INSTRUCTIONS FOR THE TASK >> In the records below, tally every line containing "https". Report only the total.
********************
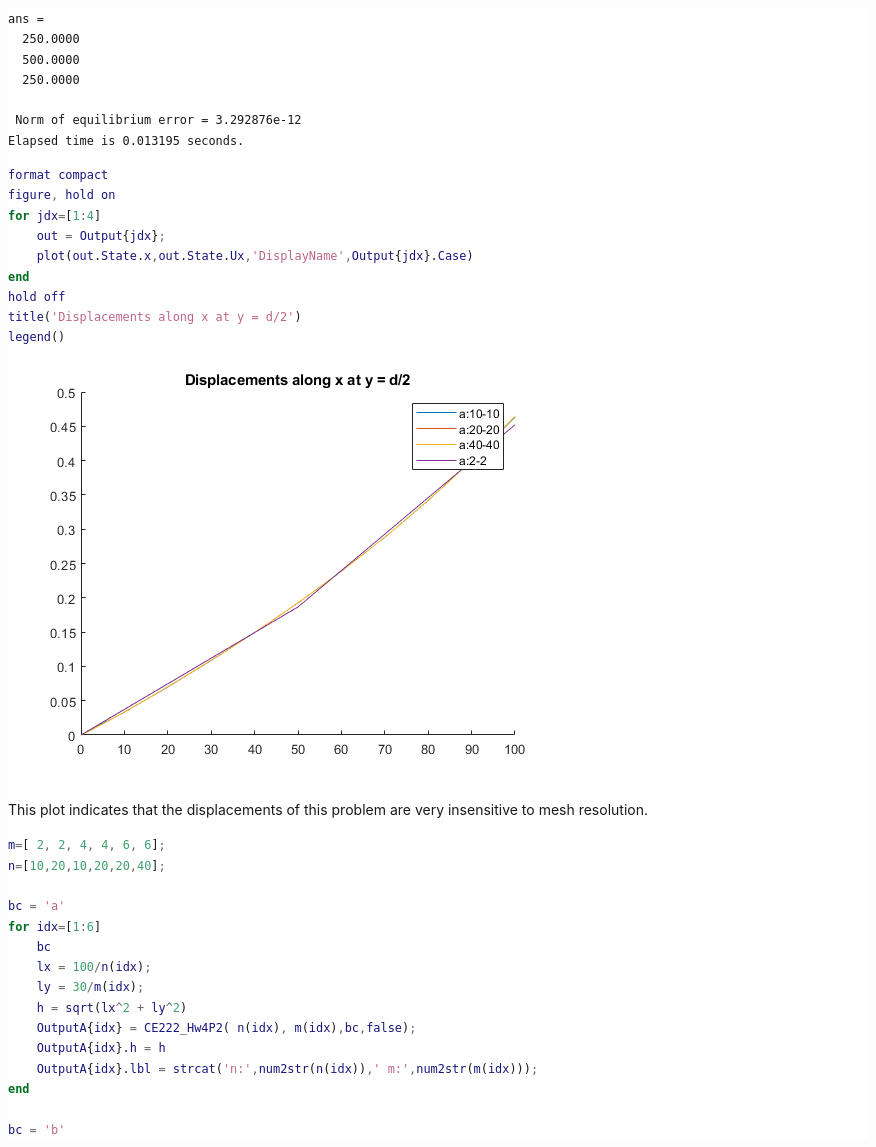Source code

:     ans =
      250.0000
      500.0000
      250.0000
    
     Norm of equilibrium error = 3.292876e-12
    Elapsed time is 0.013195 seconds.
    
    


```matlab
format compact
figure, hold on
for jdx=[1:4]
    out = Output{jdx};
    plot(out.State.x,out.State.Ux,'DisplayName',Output{jdx}.Case)
end
hold off
title('Displacements along x at y = d/2')
legend()
```

    
    


![png](output_8_1.png)


This plot indicates that the displacements of this problem are very insensitive to mesh resolution.


```matlab
m=[ 2, 2, 4, 4, 6, 6];
n=[10,20,10,20,20,40];

bc = 'a'
for idx=[1:6]
    bc
    lx = 100/n(idx);
    ly = 30/m(idx);
    h = sqrt(lx^2 + ly^2)
    OutputA{idx} = CE222_Hw4P2( n(idx), m(idx),bc,false);
    OutputA{idx}.h = h
    OutputA{idx}.lbl = strcat('n:',num2str(n(idx)),' m:',num2str(m(idx)));
end

bc = 'b'
```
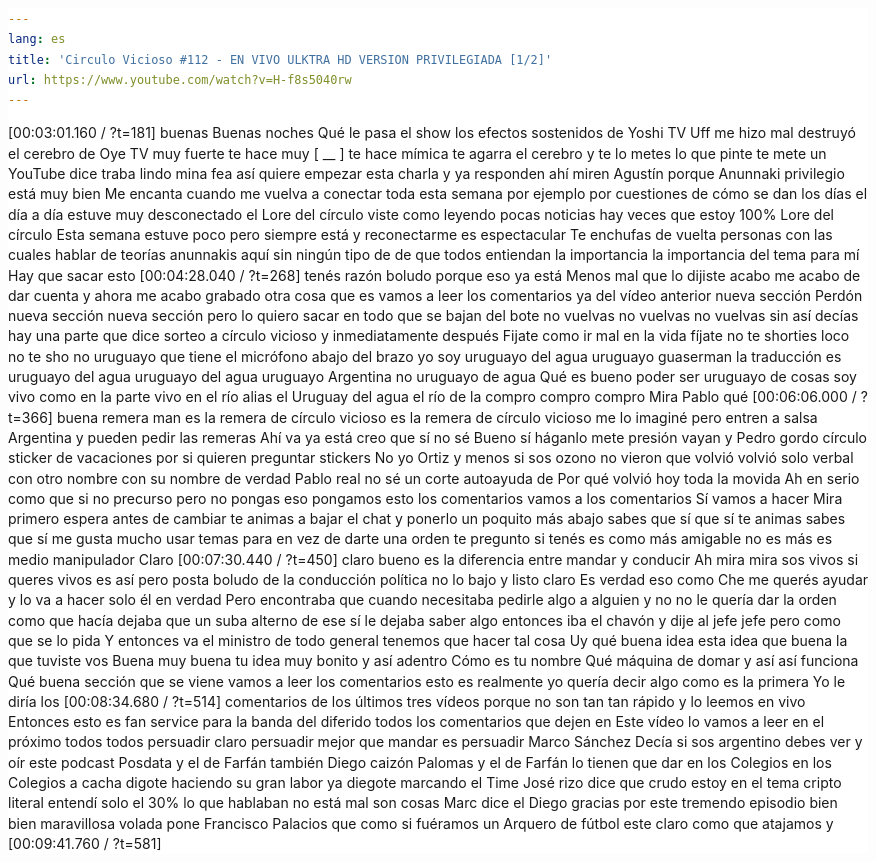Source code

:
 ```yaml
---
lang: es
title: 'Circulo Vicioso #112 - EN VIVO ULKTRA HD VERSION PRIVILEGIADA [1/2]'
url: https://www.youtube.com/watch?v=H-f8s5040rw
---
```



[00:03:01.160 / ?t=181]
buenas Buenas noches Qué le pasa el show los efectos sostenidos de Yoshi TV Uff me hizo mal destruyó el cerebro de Oye TV muy fuerte te hace muy [&nbsp;__&nbsp;] te hace mímica te agarra el cerebro y te lo metes lo que pinte te mete un YouTube dice traba lindo mina fea así quiere empezar esta charla y ya responden ahí miren Agustín porque Anunnaki privilegio está muy bien Me encanta cuando me vuelva a conectar toda esta semana por ejemplo por cuestiones de cómo se dan los días el día a día estuve muy desconectado el Lore del círculo viste como leyendo pocas noticias hay veces que estoy 100% Lore del círculo Esta semana estuve poco pero siempre está y reconectarme es espectacular Te enchufas de vuelta personas con las cuales hablar de teorías anunnakis aquí sin ningún tipo de de que todos entiendan la importancia la importancia del tema para mí Hay que sacar esto 
[00:04:28.040 / ?t=268]
tenés razón boludo porque eso ya está Menos mal que lo dijiste acabo me acabo de dar cuenta y ahora me acabo grabado otra cosa que es vamos a leer los comentarios ya del vídeo anterior nueva sección Perdón nueva sección nueva sección pero lo quiero sacar en todo que se bajan del bote no vuelvas no vuelvas no vuelvas sin así decías hay una parte que dice sorteo a círculo vicioso y inmediatamente después Fijate como ir mal en la vida fíjate no te shorties loco no te sho no uruguayo que tiene el micrófono abajo del brazo yo soy uruguayo del agua uruguayo guaserman la traducción es uruguayo del agua uruguayo del agua uruguayo Argentina no uruguayo de agua Qué es bueno poder ser uruguayo de cosas soy vivo como en la parte vivo en el río alias el Uruguay del agua el río de la compro compro compro Mira Pablo qué 
[00:06:06.000 / ?t=366]
buena remera man es la remera de círculo vicioso es la remera de círculo vicioso me lo imaginé pero entren a salsa Argentina y pueden pedir las remeras Ahí va ya está creo que sí no sé Bueno sí háganlo mete presión vayan y Pedro gordo círculo sticker de vacaciones por si quieren preguntar stickers No yo Ortiz y menos si sos ozono no vieron que volvió volvió solo verbal con otro nombre con su nombre de verdad Pablo real no sé un corte autoayuda de Por qué volvió hoy toda la movida Ah en serio como que si no precurso pero no pongas eso pongamos esto los comentarios vamos a los comentarios Sí vamos a hacer Mira primero espera antes de cambiar te animas a bajar el chat y ponerlo un poquito más abajo sabes que sí que sí te animas sabes que sí me gusta mucho usar temas para en vez de darte una orden te pregunto si tenés es como más amigable no es más es medio manipulador Claro 
[00:07:30.440 / ?t=450]
claro bueno es la diferencia entre mandar y conducir Ah mira mira sos vivos si queres vivos es así pero posta boludo de la conducción política no lo bajo y listo claro Es verdad eso como Che me querés ayudar y lo va a hacer solo él en verdad Pero encontraba que cuando necesitaba pedirle algo a alguien y no no le quería dar la orden como que hacía dejaba que un suba alterno de ese sí le dejaba saber algo entonces iba el chavón y dije al jefe jefe pero como que se lo pida Y entonces va el ministro de todo general tenemos que hacer tal cosa Uy qué buena idea esta idea que buena la que tuviste vos Buena muy buena tu idea muy bonito y así adentro Cómo es tu nombre Qué máquina de domar y así así funciona Qué buena sección que se viene vamos a leer los comentarios esto es realmente yo quería decir algo como es la primera Yo le diría los 
[00:08:34.680 / ?t=514]
comentarios de los últimos tres vídeos porque no son tan tan rápido y lo leemos en vivo Entonces esto es fan service para la banda del diferido todos los comentarios que dejen en Este vídeo lo vamos a leer en el próximo todos todos persuadir claro persuadir mejor que mandar es persuadir Marco Sánchez Decía si sos argentino debes ver y oír este podcast Posdata y el de Farfán también Diego caizón Palomas y el de Farfán lo tienen que dar en los Colegios en los Colegios a cacha digote haciendo su gran labor ya diegote marcando el Time José rizo dice que crudo estoy en el tema cripto literal entendí solo el 30% lo que hablaban no está mal son cosas Marc dice el Diego gracias por este tremendo episodio bien bien maravillosa volada pone Francisco Palacios que como si fuéramos un Arquero de fútbol este claro como que atajamos y 
[00:09:41.760 / ?t=581]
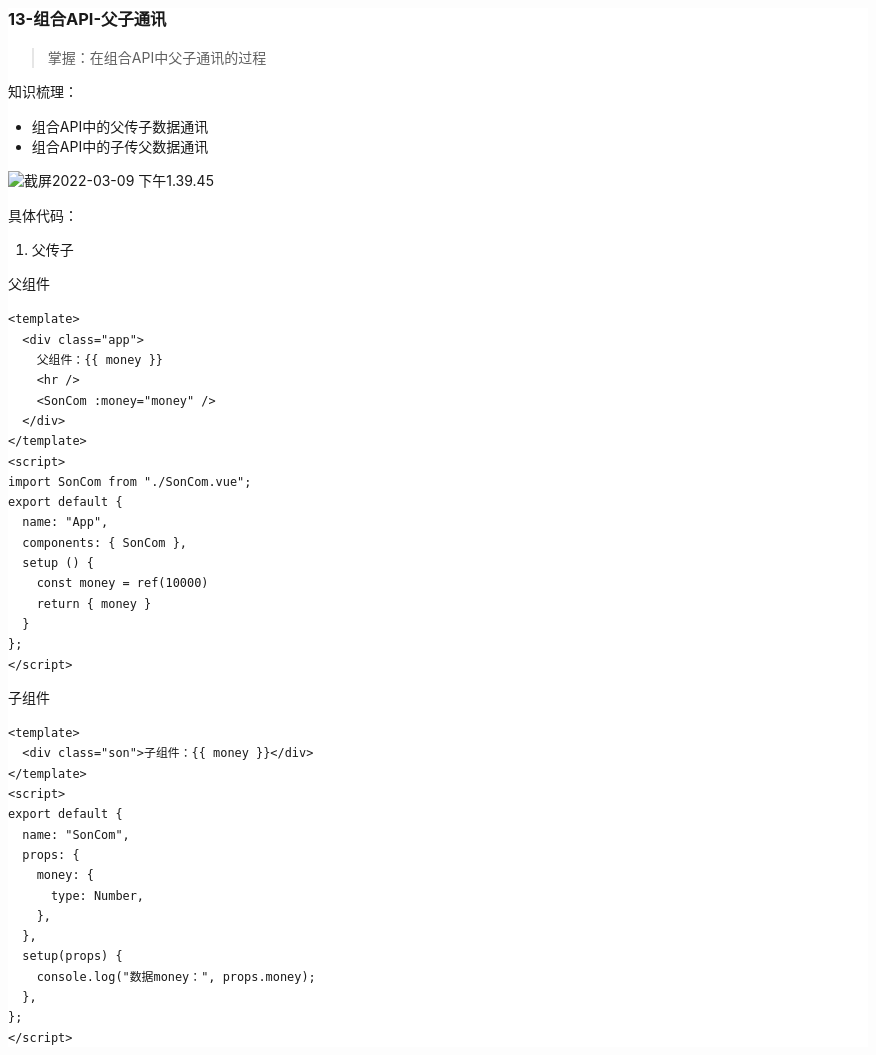 

### 13-组合API-父子通讯

> 掌握：在组合API中父子通讯的过程

知识梳理：

- 组合API中的父传子数据通讯
- 组合API中的子传父数据通讯

![截屏2022-03-09 下午1.39.45](https://wuxiaohui-1254415986.cos.ap-nanjing.myqcloud.com/uPic/1.png)



具体代码：

1. 父传子

父组件

```vue
<template>
  <div class="app">
    父组件：{{ money }}
    <hr />
    <SonCom :money="money" />
  </div>
</template>
<script>
import SonCom from "./SonCom.vue";
export default {
  name: "App",
  components: { SonCom },
  setup () {
    const money = ref(10000)
    return { money }
  }
};
</script>
```

子组件

```vue
<template>
  <div class="son">子组件：{{ money }}</div>
</template>
<script>
export default {
  name: "SonCom",
  props: {
    money: {
      type: Number,
    },
  },
  setup(props) {
    console.log("数据money：", props.money);
  },
};
</script>
```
********************
EXERCISE RESPONSE >> 2